Как с славянофильством, так и с западничеством расходится исповедуемая мною правда в том еще, что и славянофильство, и западничество суть продукты головные, рефлективные, а она (…) порождение жизни. Положим, что мы и точно порождение трактиров, погребков и б(орделей?), как звали Вы нас некогда в порыве кабинетного негодования — но из этих мест мы вышли с верою в жизнь, с чувством или лучше чутьем жизни, с неистощимою жаждою жизни. Мы не ученый кружок, как славянофильство и западничество: мы — народ».

В этих двух письмах сконцентрирована основная суть григорьевского социально-политического мировоззрения середины пятидесятых годов. Идеолог пытается заручиться солидарностью Погодина, но на самом-то деле не только шеф, но и друзья по «молодой редакции» отнюдь не во всем были согласны с Григорьевым.

Что, может быть, объединяло всех — это глубокая любовь к России, доходящая у Григорьева даже до национализма, когда он рассуждает о «превосходстве начала великорусского перед прочими». Тогда он вполне мог произнести фразу, которую вкладывает ему в уста Е.М. Феоктистов в воспоминаниях о той эпохе: «…славянофилам хотелось бы почистить и пригладить народ, а мы берем его, как он есть, для нас и жулик получше любого заморского чухонца». «Жулик» для Григорьева был своеобразным положительным противовесом мещанству и рационализму. В статье «Взгляд на русскую литературу со смерти Пушкина» (1859) он говорит, что «для нас, русских» добрые люди сами по себе еще не образец: «Мы любим в них смышленость, здоровый ум, известный юмор — соединенные с добротою. Мы скорее за означенные качества легко перевариваем в человеке примесь маленькой грязцы, дряни, мошенничества, — нежели уважим тупоумие за одну доброту».

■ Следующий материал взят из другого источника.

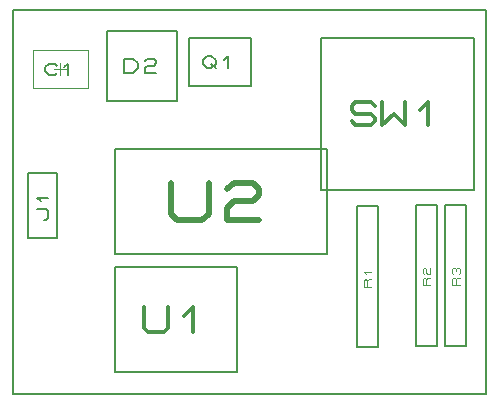
<source format=gbr>
G04 PROTEUS GERBER X2 FILE*
%TF.GenerationSoftware,Labcenter,Proteus,8.6-SP2-Build23525*%
%TF.CreationDate,2021-09-08T15:11:20+00:00*%
%TF.FileFunction,AssemblyDrawing,Top*%
%TF.FilePolarity,Positive*%
%TF.Part,Single*%
%FSLAX45Y45*%
%MOMM*%
G01*
%TA.AperFunction,Material*%
%ADD73C,0.050000*%
%ADD30C,0.158330*%
%ADD21C,0.152400*%
%ADD31C,0.160020*%
%ADD71C,0.203200*%
%ADD32C,0.197270*%
%ADD33C,0.176100*%
%ADD34C,0.345440*%
%ADD35C,0.533400*%
%ADD36C,0.322580*%
%ADD37C,0.106680*%
%TA.AperFunction,Profile*%
%ADD19C,0.203200*%
%TD.AperFunction*%
D73*
X+165000Y+3090000D02*
X+635000Y+3090000D01*
X+635000Y+3410000D01*
X+165000Y+3410000D01*
X+165000Y+3090000D01*
X+400000Y+3300000D02*
X+400000Y+3200000D01*
X+450000Y+3250000D02*
X+350000Y+3250000D01*
D30*
X+368333Y+3218333D02*
X+352500Y+3202500D01*
X+305000Y+3202500D01*
X+273334Y+3234167D01*
X+273334Y+3265833D01*
X+305000Y+3297500D01*
X+352500Y+3297500D01*
X+368333Y+3281667D01*
X+431666Y+3265833D02*
X+463333Y+3297500D01*
X+463333Y+3202500D01*
D21*
X+375400Y+2374320D02*
X+123940Y+2374320D01*
X+123940Y+1825680D01*
X+375400Y+1825680D01*
X+375400Y+2374320D01*
X+123940Y+2374320D01*
X+123940Y+1825680D01*
X+375400Y+1825680D01*
X+375400Y+2374320D01*
D31*
X+265672Y+1971984D02*
X+281674Y+1971984D01*
X+297676Y+1987986D01*
X+297676Y+2051994D01*
X+281674Y+2067996D01*
X+201664Y+2067996D01*
X+233668Y+2132004D02*
X+201664Y+2164008D01*
X+297676Y+2164008D01*
D71*
X+799340Y+2985840D02*
X+1391160Y+2985840D01*
X+1391160Y+3577660D01*
X+799340Y+3577660D01*
X+799340Y+2985840D01*
D32*
X+937432Y+3222568D02*
X+937432Y+3340932D01*
X+1016341Y+3340932D01*
X+1055795Y+3301477D01*
X+1055795Y+3262023D01*
X+1016341Y+3222568D01*
X+937432Y+3222568D01*
X+1114977Y+3321205D02*
X+1134704Y+3340932D01*
X+1193886Y+3340932D01*
X+1213613Y+3321205D01*
X+1213613Y+3301477D01*
X+1193886Y+3281750D01*
X+1134704Y+3281750D01*
X+1114977Y+3262023D01*
X+1114977Y+3222568D01*
X+1213613Y+3222568D01*
D71*
X+1485840Y+3112840D02*
X+2014160Y+3112840D01*
X+2014160Y+3514160D01*
X+1485840Y+3514160D01*
X+1485840Y+3112840D01*
D33*
X+1609116Y+3331110D02*
X+1644337Y+3366331D01*
X+1679558Y+3366331D01*
X+1714779Y+3331110D01*
X+1714779Y+3295889D01*
X+1679558Y+3260668D01*
X+1644337Y+3260668D01*
X+1609116Y+3295889D01*
X+1609116Y+3331110D01*
X+1679558Y+3295889D02*
X+1714779Y+3260668D01*
X+1785221Y+3331110D02*
X+1820442Y+3366331D01*
X+1820442Y+3260668D01*
D71*
X+862840Y+686500D02*
X+1899160Y+686500D01*
X+1899160Y+1575500D01*
X+862840Y+1575500D01*
X+862840Y+686500D01*
D34*
X+1104648Y+1234632D02*
X+1104648Y+1061912D01*
X+1139192Y+1027368D01*
X+1277368Y+1027368D01*
X+1311912Y+1061912D01*
X+1311912Y+1234632D01*
X+1450088Y+1165544D02*
X+1519176Y+1234632D01*
X+1519176Y+1027368D01*
D71*
X+862840Y+1686500D02*
X+2661160Y+1686500D01*
X+2661160Y+2575500D01*
X+862840Y+2575500D01*
X+862840Y+1686500D01*
D35*
X+1335280Y+2291020D02*
X+1335280Y+2024320D01*
X+1388620Y+1970980D01*
X+1601980Y+1970980D01*
X+1655320Y+2024320D01*
X+1655320Y+2291020D01*
X+1815340Y+2237680D02*
X+1868680Y+2291020D01*
X+2028700Y+2291020D01*
X+2082040Y+2237680D01*
X+2082040Y+2184340D01*
X+2028700Y+2131000D01*
X+1868680Y+2131000D01*
X+1815340Y+2077660D01*
X+1815340Y+1970980D01*
X+2082040Y+1970980D01*
D71*
X+2608840Y+2227840D02*
X+3899160Y+2227840D01*
X+3899160Y+3518160D01*
X+2608840Y+3518160D01*
X+2608840Y+2227840D01*
D36*
X+2866904Y+2808484D02*
X+2899162Y+2776226D01*
X+3028194Y+2776226D01*
X+3060452Y+2808484D01*
X+3060452Y+2840742D01*
X+3028194Y+2873000D01*
X+2899162Y+2873000D01*
X+2866904Y+2905258D01*
X+2866904Y+2937516D01*
X+2899162Y+2969774D01*
X+3028194Y+2969774D01*
X+3060452Y+2937516D01*
X+3124968Y+2969774D02*
X+3124968Y+2776226D01*
X+3221742Y+2873000D01*
X+3318516Y+2776226D01*
X+3318516Y+2969774D01*
X+3447548Y+2905258D02*
X+3512064Y+2969774D01*
X+3512064Y+2776226D01*
D71*
X+2911100Y+895100D02*
X+3088900Y+895100D01*
X+3088900Y+2088900D01*
X+2911100Y+2088900D01*
X+2911100Y+895100D01*
D37*
X+3032004Y+1406656D02*
X+2967996Y+1406656D01*
X+2967996Y+1459996D01*
X+2978664Y+1470664D01*
X+2989332Y+1470664D01*
X+3000000Y+1459996D01*
X+3000000Y+1406656D01*
X+3000000Y+1459996D02*
X+3010668Y+1470664D01*
X+3032004Y+1470664D01*
X+2989332Y+1513336D02*
X+2967996Y+1534672D01*
X+3032004Y+1534672D01*
D71*
X+3411100Y+911100D02*
X+3588900Y+911100D01*
X+3588900Y+2104900D01*
X+3411100Y+2104900D01*
X+3411100Y+911100D01*
D37*
X+3532004Y+1422656D02*
X+3467996Y+1422656D01*
X+3467996Y+1475996D01*
X+3478664Y+1486664D01*
X+3489332Y+1486664D01*
X+3500000Y+1475996D01*
X+3500000Y+1422656D01*
X+3500000Y+1475996D02*
X+3510668Y+1486664D01*
X+3532004Y+1486664D01*
X+3478664Y+1518668D02*
X+3467996Y+1529336D01*
X+3467996Y+1561340D01*
X+3478664Y+1572008D01*
X+3489332Y+1572008D01*
X+3500000Y+1561340D01*
X+3500000Y+1529336D01*
X+3510668Y+1518668D01*
X+3532004Y+1518668D01*
X+3532004Y+1572008D01*
D71*
X+3661100Y+911100D02*
X+3838900Y+911100D01*
X+3838900Y+2104900D01*
X+3661100Y+2104900D01*
X+3661100Y+911100D01*
D37*
X+3782004Y+1422656D02*
X+3717996Y+1422656D01*
X+3717996Y+1475996D01*
X+3728664Y+1486664D01*
X+3739332Y+1486664D01*
X+3750000Y+1475996D01*
X+3750000Y+1422656D01*
X+3750000Y+1475996D02*
X+3760668Y+1486664D01*
X+3782004Y+1486664D01*
X+3728664Y+1518668D02*
X+3717996Y+1529336D01*
X+3717996Y+1561340D01*
X+3728664Y+1572008D01*
X+3739332Y+1572008D01*
X+3750000Y+1561340D01*
X+3760668Y+1572008D01*
X+3771336Y+1572008D01*
X+3782004Y+1561340D01*
X+3782004Y+1529336D01*
X+3771336Y+1518668D01*
X+3750000Y+1540004D02*
X+3750000Y+1561340D01*
D19*
X+0Y+500000D02*
X+4000000Y+500000D01*
X+4000000Y+3750000D01*
X+0Y+3750000D01*
X+0Y+500000D01*
M02*

</source>
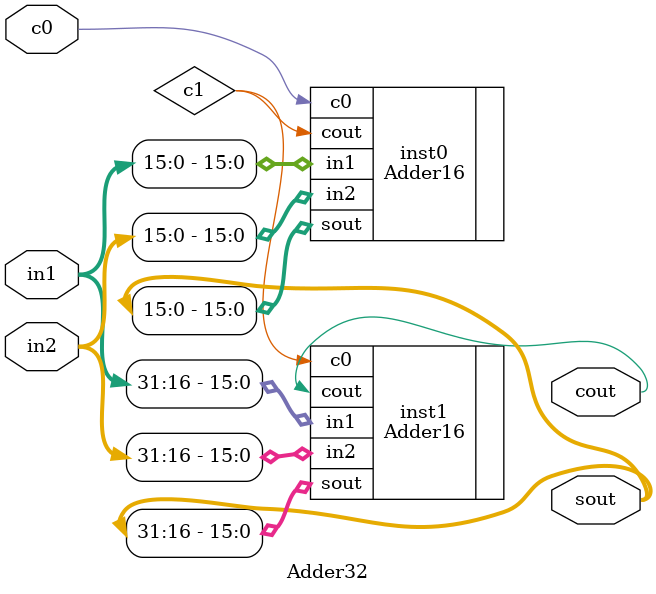
<source format=v>
`timescale 1ns / 1ps


module Adder32 (  //先行进位加法器
    input c0,  //进位
    input [31:0] in1,
    input [31:0] in2,
    output [31:0] sout,  //求和
    output cout  //进位
);
  wire c1;
  Adder16 inst0 (
      .c0  (c0),
      .in1 (in1[15:0]),
      .in2 (in2[15:0]),
      .sout(sout[15:0]),
      .cout(c1)
  );
  Adder16 inst1 (
      .c0  (c1),
      .in1 (in1[31:16]),
      .in2 (in2[31:16]),
      .sout(sout[31:16]),
      .cout(cout)
  );
endmodule

</source>
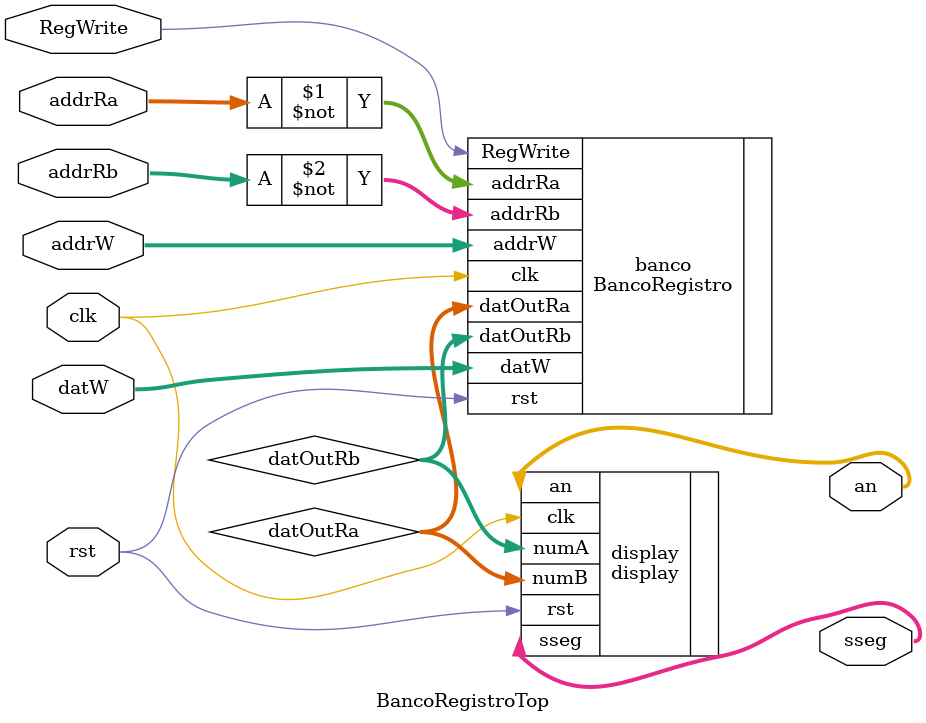
<source format=v>
module BancoRegistroTop(
	output [0:6] sseg,
	output [3:0] an,
	input [3:0] addrRa,
	input [3:0] addrRb,
	input [3:0] addrW,
	input [3:0] datW,
	input RegWrite,
	input clk,
	input rst);
	
	wire [3:0] datOutRa;
	wire [3:0] datOutRb;
	
	BancoRegistro banco(.addrRa(~addrRa),.addrRb(~addrRb),.datOutRa(datOutRa),.datOutRb(datOutRb),.addrW(addrW),.datW(datW),.RegWrite(RegWrite),.clk(clk),.rst(rst));

	display display(.numA(datOutRb),.numB(datOutRa),.clk(clk),.sseg(sseg),.an(an),.rst(rst));
	
	endmodule


</source>
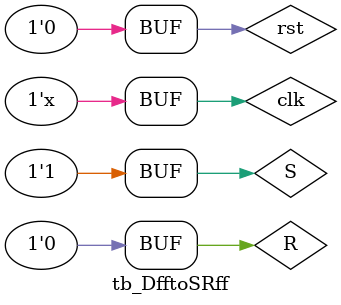
<source format=v>
`timescale 1ns / 1ps

module tb_DfftoSRff();
wire q,qbar;
reg clk,rst,S,R;
Dff_SRff s3(q,qbar,clk,rst,S,R);
always #10 clk=~clk;
initial clk=0;
initial begin
rst=1; #10;
rst=0;
{S,R}=2'b00; #50;
{S,R}=2'b01; #50;
{S,R}=2'b10; #50;
{S,R}=2'b00; #50;
{S,R}=2'b01; #50;
{S,R}=2'b10; #50;
end
endmodule

</source>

А высокомерие к другим народам, особенно — по отношению к украинцам и полякам, вскоре исчезнет у нашего мыслителя. В некрологе Т. Шевченко (1861) он даст такую характеристику покойному: «первый великий поэт новой великой литературы славянского мира». А в 1863 году, во время польского восстания, он напечатает статью «Вопрос о национальностях», где будет доказывать права каждой нации «на самобытность существования», на свой язык, свою культуру. Но это — несколько лет спустя.

Ратуя за сохранение национальных начал, Григорьев в то же время четко определяет, что именно народ содержит в себе основные черты и свойства национальной жизни, в противовес удалившимся от народа «барам», неважно — славянофилам или западникам. Народ же для мыслителя не крестьянство, а городская публика в виде промышленников и купцов. В других высказываниях содержится объяснение такой точки зрения: Григорьев считал крестьянство (как и барство!) опутанным крепостным рабством, поэтому утратившим социальную и нравственную свободу.

В приведенных цитатах Григорьев ни слова не сказал о духовенстве. Дело в том, что его отношение к этому сословию в ту пору было весьма сложным. В период «молодой редакции» он окончательно вернулся в лоно православия, преклоняясь перед многовековой народной традицией, утверждая, что православие истинно демократическая религия. Но он отделял традицию и народную веру от официальной церкви, считал, что петровские чиновничьи преобразования церкви приобщили ее к государственному бюрократизму. Отсюда его раздражение по поводу эволюции Т. Филиппова («до чего и сколь основательно развилась во мне вражда к официальному православию, в которое он ушел»), его чрезвычайно резкие суждения по поводу «богопротивных брошюрок Святейшего Синода, церкви, иже о Христе жандармствующих» (письмо к Погодину от 11 мая 1859 года). С другой стороны, Григорьев с величайшим уважением относился к нестандартным религиозным мыслителям вроде архимандрита Феодора (Бухарева), безуспешно пытавшегося засыпать пропасть между мирской жизнью и православной церковью (Феодор, видный профессор Московской духовной академии, за его внимание к «светской» литературе, журналистике, за дружбу с Гоголем подвергался немилости митрополита Филарета, цензурным запретам, ссылался — и в конце концов снял с себя монашеский и священнический сан).